▶ Exercise requirements: What is needed is a copy of each line in the listing below that contains "left".

** Data provided follows **

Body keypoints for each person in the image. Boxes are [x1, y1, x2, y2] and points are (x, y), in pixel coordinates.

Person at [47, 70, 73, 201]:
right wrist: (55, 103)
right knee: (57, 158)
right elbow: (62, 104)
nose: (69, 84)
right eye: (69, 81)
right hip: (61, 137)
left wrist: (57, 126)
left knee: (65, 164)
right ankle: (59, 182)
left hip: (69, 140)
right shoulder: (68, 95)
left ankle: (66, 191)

** End of Data provided **

▶ Completed exercise:
left wrist: (57, 126)
left knee: (65, 164)
left hip: (69, 140)
left ankle: (66, 191)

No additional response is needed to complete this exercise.